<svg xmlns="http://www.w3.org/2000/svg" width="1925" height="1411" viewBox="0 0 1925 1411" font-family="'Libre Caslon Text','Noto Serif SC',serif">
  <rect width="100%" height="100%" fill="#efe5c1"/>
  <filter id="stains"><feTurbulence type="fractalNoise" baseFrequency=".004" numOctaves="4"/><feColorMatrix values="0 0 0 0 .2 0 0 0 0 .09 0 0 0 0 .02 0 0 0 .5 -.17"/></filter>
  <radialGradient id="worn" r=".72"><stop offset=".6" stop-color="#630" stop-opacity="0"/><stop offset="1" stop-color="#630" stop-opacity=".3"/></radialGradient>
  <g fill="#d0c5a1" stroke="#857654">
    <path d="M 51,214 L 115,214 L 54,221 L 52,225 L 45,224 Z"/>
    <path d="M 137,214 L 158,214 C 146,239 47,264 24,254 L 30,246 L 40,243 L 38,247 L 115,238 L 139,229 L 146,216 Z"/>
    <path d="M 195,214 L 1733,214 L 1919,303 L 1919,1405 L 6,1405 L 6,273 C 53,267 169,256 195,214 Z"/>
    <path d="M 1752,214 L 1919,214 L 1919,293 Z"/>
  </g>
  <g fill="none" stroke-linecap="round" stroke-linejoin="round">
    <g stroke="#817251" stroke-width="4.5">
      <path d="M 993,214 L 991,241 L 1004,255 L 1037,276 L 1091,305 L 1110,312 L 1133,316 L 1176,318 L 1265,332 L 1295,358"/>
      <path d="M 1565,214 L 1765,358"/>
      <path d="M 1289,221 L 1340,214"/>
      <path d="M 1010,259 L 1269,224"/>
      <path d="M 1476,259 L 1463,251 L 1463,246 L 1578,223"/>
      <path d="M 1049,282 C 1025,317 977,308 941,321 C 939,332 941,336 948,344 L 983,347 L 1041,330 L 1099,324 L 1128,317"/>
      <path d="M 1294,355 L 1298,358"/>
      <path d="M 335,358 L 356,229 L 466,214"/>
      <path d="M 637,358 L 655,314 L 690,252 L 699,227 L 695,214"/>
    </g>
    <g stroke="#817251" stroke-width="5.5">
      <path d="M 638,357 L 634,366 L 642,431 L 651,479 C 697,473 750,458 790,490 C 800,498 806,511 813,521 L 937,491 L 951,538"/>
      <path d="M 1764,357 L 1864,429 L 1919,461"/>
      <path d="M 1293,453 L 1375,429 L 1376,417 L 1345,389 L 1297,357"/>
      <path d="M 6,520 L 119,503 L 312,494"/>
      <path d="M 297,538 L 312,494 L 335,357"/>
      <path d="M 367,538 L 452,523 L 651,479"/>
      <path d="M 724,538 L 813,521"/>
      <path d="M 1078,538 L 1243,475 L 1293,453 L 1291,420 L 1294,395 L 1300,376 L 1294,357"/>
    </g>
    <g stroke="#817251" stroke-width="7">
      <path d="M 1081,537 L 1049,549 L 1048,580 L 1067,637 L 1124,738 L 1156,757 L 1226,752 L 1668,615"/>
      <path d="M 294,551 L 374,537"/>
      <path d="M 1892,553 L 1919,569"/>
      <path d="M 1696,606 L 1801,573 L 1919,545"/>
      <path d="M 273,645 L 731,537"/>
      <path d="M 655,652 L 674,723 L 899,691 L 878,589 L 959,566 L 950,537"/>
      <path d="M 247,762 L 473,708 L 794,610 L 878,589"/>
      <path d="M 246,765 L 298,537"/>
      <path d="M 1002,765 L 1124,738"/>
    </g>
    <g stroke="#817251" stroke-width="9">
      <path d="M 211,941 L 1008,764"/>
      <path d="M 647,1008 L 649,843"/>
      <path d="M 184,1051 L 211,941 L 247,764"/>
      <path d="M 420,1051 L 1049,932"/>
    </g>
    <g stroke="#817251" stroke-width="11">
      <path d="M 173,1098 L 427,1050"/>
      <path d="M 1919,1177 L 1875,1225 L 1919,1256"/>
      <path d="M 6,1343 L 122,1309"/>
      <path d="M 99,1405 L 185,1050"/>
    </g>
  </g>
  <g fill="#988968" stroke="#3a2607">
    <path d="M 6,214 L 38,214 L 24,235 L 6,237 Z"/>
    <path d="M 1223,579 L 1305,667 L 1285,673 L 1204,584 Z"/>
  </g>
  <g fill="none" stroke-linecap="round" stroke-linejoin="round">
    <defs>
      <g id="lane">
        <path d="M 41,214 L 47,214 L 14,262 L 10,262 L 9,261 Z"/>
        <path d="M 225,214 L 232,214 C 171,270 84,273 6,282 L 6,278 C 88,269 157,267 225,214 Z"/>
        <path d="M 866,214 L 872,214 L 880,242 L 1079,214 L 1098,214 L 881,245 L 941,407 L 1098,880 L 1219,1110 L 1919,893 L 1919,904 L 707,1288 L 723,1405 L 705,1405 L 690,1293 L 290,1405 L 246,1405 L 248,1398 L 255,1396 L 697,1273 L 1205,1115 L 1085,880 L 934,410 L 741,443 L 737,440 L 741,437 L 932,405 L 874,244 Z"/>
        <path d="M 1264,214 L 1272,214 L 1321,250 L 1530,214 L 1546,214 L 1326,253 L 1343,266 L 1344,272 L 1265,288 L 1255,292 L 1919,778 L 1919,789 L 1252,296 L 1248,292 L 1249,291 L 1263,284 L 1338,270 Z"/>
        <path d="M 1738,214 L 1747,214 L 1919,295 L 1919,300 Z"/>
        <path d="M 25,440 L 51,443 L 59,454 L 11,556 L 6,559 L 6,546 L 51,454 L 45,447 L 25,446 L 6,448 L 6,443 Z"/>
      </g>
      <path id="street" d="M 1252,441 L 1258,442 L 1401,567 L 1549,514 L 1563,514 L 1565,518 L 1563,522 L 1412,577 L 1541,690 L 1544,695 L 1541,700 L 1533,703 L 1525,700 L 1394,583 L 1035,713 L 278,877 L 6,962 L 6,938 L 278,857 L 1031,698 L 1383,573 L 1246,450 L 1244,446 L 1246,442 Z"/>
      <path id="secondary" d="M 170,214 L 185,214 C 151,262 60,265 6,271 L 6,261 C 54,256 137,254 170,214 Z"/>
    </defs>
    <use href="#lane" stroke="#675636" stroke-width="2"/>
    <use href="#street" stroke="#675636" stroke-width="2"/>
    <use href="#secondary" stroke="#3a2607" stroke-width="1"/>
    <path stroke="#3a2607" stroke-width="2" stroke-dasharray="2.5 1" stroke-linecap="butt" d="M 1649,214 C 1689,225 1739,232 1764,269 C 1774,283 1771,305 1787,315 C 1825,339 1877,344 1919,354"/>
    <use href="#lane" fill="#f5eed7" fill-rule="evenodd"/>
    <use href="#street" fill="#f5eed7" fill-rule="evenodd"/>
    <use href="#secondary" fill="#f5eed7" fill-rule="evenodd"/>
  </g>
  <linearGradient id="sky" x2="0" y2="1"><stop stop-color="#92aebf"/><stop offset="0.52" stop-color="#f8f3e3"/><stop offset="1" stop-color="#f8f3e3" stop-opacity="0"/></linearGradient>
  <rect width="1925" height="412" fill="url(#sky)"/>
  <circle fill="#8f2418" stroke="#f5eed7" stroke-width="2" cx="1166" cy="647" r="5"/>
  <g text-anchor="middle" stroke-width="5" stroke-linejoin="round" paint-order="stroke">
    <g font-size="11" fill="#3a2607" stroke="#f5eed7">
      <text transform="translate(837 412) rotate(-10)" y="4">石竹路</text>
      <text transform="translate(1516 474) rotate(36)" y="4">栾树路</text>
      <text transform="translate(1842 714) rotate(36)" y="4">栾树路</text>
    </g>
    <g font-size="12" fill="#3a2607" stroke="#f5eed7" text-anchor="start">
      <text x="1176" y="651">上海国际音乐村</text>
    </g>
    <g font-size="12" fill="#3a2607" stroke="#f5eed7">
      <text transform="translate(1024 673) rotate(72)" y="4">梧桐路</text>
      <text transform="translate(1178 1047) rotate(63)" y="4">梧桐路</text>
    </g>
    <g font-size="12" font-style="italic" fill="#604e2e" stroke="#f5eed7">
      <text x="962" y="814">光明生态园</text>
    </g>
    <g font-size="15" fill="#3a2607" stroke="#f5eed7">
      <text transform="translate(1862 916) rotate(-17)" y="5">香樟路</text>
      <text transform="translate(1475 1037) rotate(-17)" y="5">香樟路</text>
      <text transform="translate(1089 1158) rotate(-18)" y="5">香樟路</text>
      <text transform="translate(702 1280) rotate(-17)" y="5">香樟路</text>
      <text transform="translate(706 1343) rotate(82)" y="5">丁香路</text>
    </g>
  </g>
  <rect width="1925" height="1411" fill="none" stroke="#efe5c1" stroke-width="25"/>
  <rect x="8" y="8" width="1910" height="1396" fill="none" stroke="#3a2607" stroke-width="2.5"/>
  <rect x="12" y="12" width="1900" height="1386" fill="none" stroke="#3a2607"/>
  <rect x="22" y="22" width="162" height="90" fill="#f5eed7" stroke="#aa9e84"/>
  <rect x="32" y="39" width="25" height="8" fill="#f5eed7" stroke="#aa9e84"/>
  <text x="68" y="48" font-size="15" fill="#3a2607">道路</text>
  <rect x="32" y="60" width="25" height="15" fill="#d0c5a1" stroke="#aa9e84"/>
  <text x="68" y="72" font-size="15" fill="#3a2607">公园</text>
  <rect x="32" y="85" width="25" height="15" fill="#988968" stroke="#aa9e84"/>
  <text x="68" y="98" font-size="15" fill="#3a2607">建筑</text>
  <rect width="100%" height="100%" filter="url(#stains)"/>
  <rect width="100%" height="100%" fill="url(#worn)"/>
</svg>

====

■ **What this task involves**:
Filter the records for lines containing the word "worn" and copy each one.

■ **Answer to this task**:
  <radialGradient id="worn" r=".72"><stop offset=".6" stop-color="#630" stop-opacity="0"/><stop offset="1" stop-color="#630" stop-opacity=".3"/></radialGradient>
  <rect width="100%" height="100%" fill="url(#worn)"/>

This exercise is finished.